What you should do ->
Lines in the listing below that hold "down" are the ones to copy.

Data ->
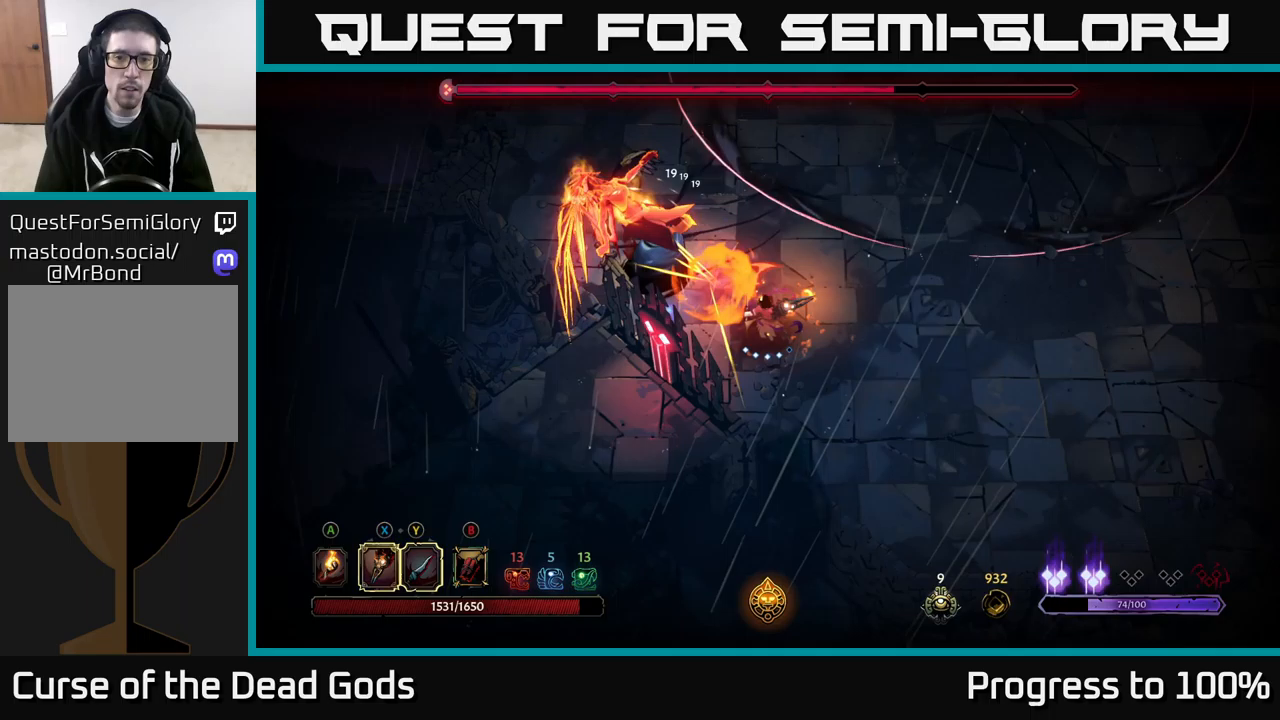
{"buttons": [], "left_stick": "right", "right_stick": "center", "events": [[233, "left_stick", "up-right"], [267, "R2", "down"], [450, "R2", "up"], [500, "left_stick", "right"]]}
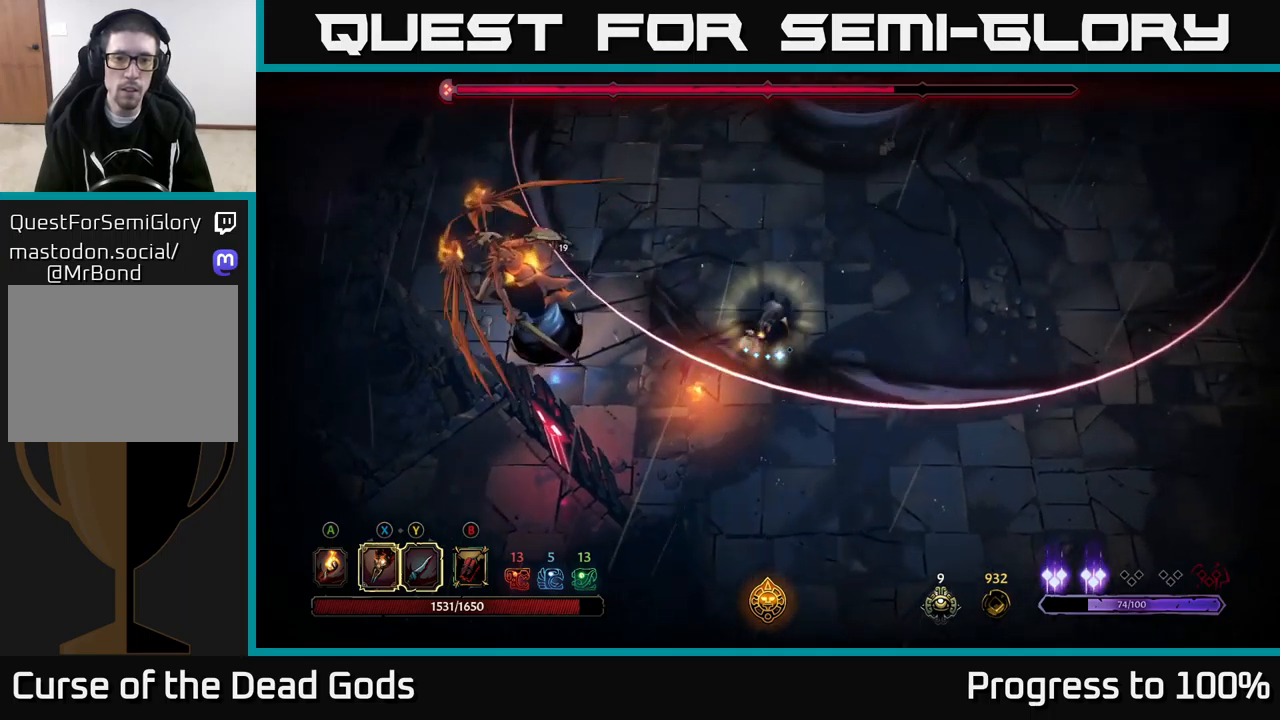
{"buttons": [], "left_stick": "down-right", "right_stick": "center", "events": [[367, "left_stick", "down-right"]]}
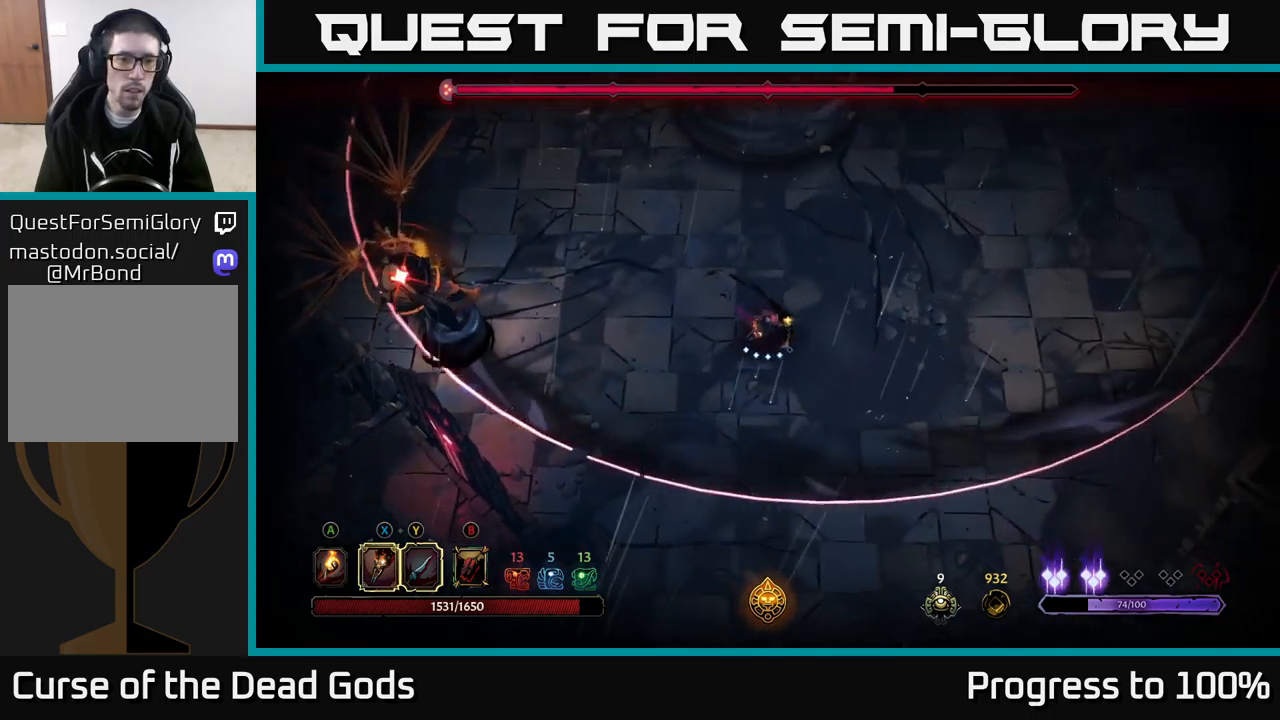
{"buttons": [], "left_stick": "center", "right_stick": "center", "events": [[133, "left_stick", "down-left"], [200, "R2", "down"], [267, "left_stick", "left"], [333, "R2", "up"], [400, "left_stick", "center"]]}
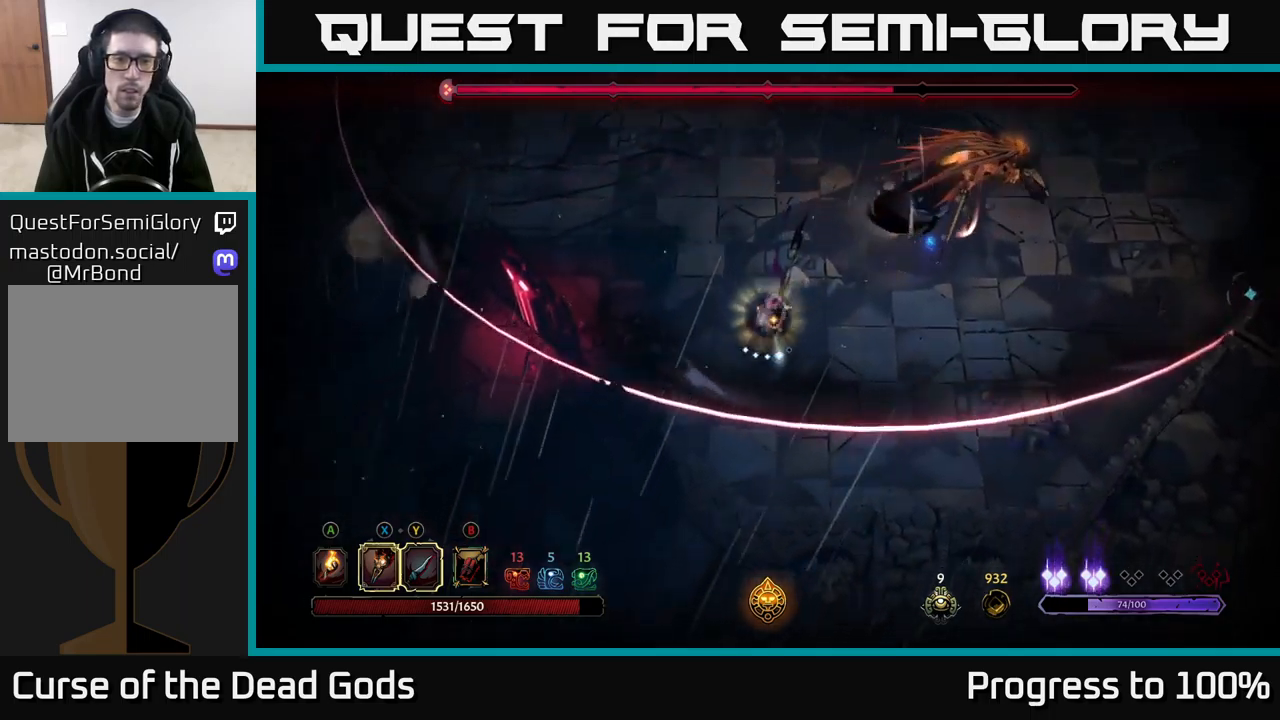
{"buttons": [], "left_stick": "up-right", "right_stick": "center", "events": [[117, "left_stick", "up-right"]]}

Answer below ->
{"buttons": [], "left_stick": "right", "right_stick": "center", "events": [[233, "left_stick", "up-right"], [267, "R2", "down"], [450, "R2", "up"], [500, "left_stick", "right"]]}
{"buttons": [], "left_stick": "down-right", "right_stick": "center", "events": [[367, "left_stick", "down-right"]]}
{"buttons": [], "left_stick": "center", "right_stick": "center", "events": [[133, "left_stick", "down-left"], [200, "R2", "down"], [267, "left_stick", "left"], [333, "R2", "up"], [400, "left_stick", "center"]]}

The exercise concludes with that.